Subsequently, the content of the container can be transferred into a tank containing water and an agitator. In this tank, the vermicast is processed into a suspension or slurry. This step generally requires about one hour of agitation. Then, as an example of separation, the tank is emptied onto a sieve, where the solids, mature worms, worm cocoons, and juveniles and the non- composted, or partially composted, organic waste are separated. Subsequently, the sludge obtained can be pumped up in to separation tanks and the worms (cocoons juveniles and mature) can be recycled for further vermicomposting or sold separately for other purposes.

In the separating tanks the suspension is generally left overnight allowing the semi-solid material to settle, or sediment at the bottom of the tank. The water is then pumped out and this water, also designated as compost thee, can be used for irrigation purposes. The semi-solid can dried and either stored or directly used to fabricate all sizes of blocks. The drying can be done naturally or forced, but not at high temperatures, i.e. generally above 40°C, in order to preserve the beneficial microorganisms from in the vermicompost.

The vermicast is mixed with a carrier such as coco coir, a byproduct of the coco matting industry and is made from the husk of the coco nut. The pressing, compacting or compression to produce the present blocks is generally performed using a machine used for producing peat blocks.

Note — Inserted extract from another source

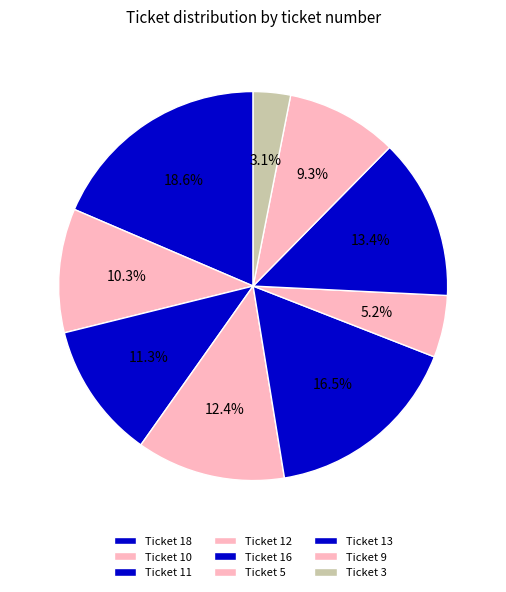

To the nearest percent, what portion does Ticket 10 represent?

10%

Considering the above, yet another preferred embodiment of this first aspect of the present invention comprises:

sieving said slurry thereby separating from said slurry said worms, cocoons juveniles and mature and partially composted solid organic waste and solid waste.

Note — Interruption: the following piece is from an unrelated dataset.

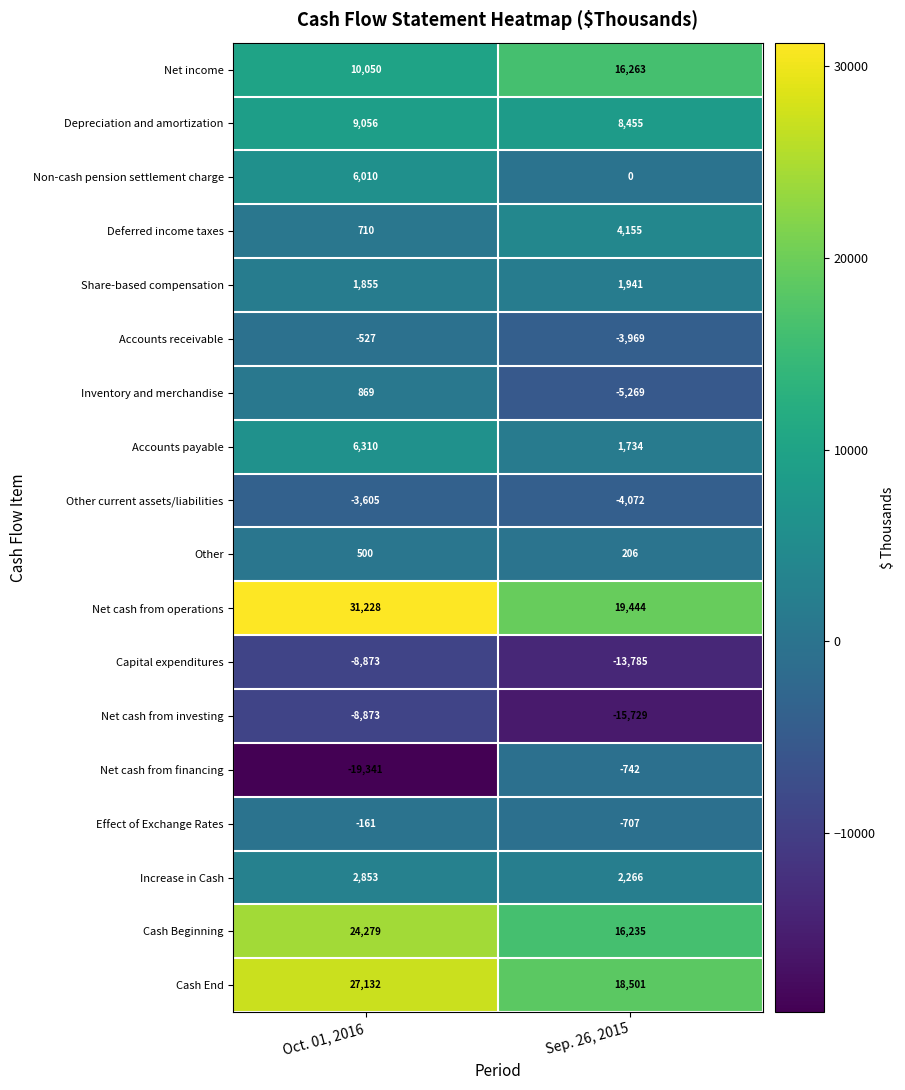

What value does the Effect of Exchange Rates series have at Oct. 01, 2016, to the nearest 100?

-200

Considering the above, still another preferred embodiment of this first aspect of the present invention comprises sedimentation of said sludge and drying the sediment obtained.

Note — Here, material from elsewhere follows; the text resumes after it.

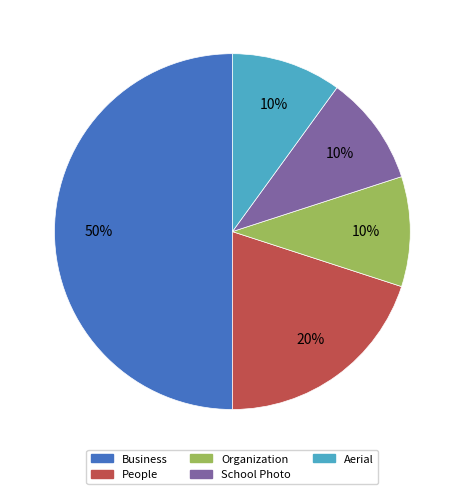

Combined, do School Photo and Organization account for over 50%?

No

Although the present method provides an excellent growth substrate, it is contemplated within the context of the present invention that during or after step (b) but before step (c) plant nutrients and/or plant growth promoting agents are added such as macro elements, spore elements or hormones.

According to a second and third aspect, the present invention relates to compacted plant growth substrate blocks obtainable by the method as outlined above or compacted plant growth substrate blocks capable of providing a growth substrate for one or more plants, preferably seedling and/or young plants and/or plant cuttings, comprised of vermicast and a carrier, preferably in a ratio of vermicast to carrier of 70% to 30% (wt.) vermicast to 30% to 70% (wt.) carrier, and having a water content of 50% to 80% (wt.).

The present compacted plant growth substrate blocks preferably comprise a carrier selected from the group consisting of coconut waste, coco coir, bark, peat, husk, saw dust, wood chips and combinations thereof although other organic matter is contemplated within the context of the present invention.

According to a fourth aspect, the present inventions relates to the use of vermicast for providing compacted plant growth substrate blocks capable of providing a growth substrate for one or more plants, preferably seedlings and/or young plants and/or plant cuttings.

An illustrative example of the present compacted plant growth substrate blocks capable of providing a growth substrate for one or more plants, preferably seedlings and/or young plants and/or plant cuttings is provided in Figure 1. An illustrative example of a machine for compressing the present plant growth substrate into blocks is provided in Figure 2.